- **Task**: Reproduce only the lines starting at "BMX Fahrtechnik Teil 7: Der (Tuck)" and ending at "SQ Lab- Produktneuheiten 2014", substituting "Vorbau" for "Lenker" and leaving everything else unchanged.

- **Data under study**:
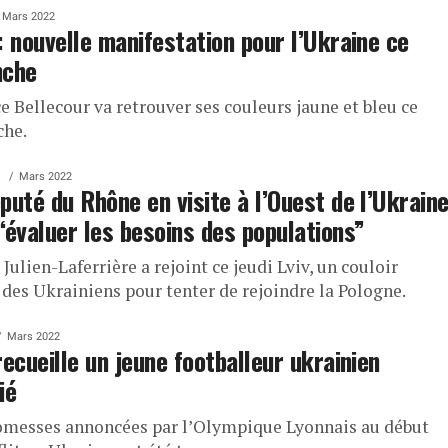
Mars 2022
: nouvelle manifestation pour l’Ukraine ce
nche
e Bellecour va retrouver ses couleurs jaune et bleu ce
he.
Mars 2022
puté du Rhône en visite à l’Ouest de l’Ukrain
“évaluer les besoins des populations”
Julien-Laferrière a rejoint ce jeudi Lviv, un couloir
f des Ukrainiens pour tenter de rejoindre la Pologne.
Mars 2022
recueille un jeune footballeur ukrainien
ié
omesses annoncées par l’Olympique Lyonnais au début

* * *

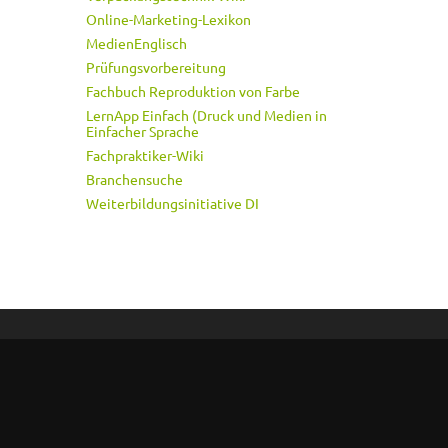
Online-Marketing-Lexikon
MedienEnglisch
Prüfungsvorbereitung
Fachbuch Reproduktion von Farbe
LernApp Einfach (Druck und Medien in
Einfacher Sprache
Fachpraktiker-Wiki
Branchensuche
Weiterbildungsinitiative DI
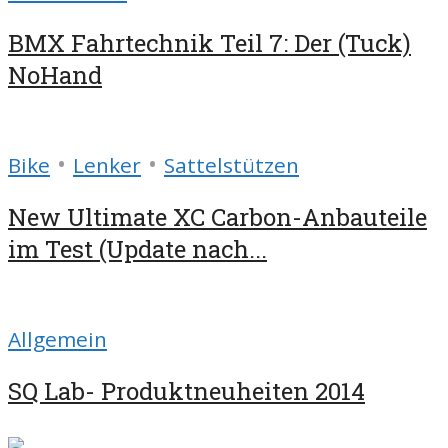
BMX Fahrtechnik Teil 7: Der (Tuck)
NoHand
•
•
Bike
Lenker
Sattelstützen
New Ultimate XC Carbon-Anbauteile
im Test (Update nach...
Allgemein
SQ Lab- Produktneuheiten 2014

- **Written answer**:
BMX Fahrtechnik Teil 7: Der (Tuck)
NoHand
•
•
Bike
Vorbau
Sattelstützen
New Ultimate XC Carbon-Anbauteile
im Test (Update nach...
Allgemein
SQ Lab- Produktneuheiten 2014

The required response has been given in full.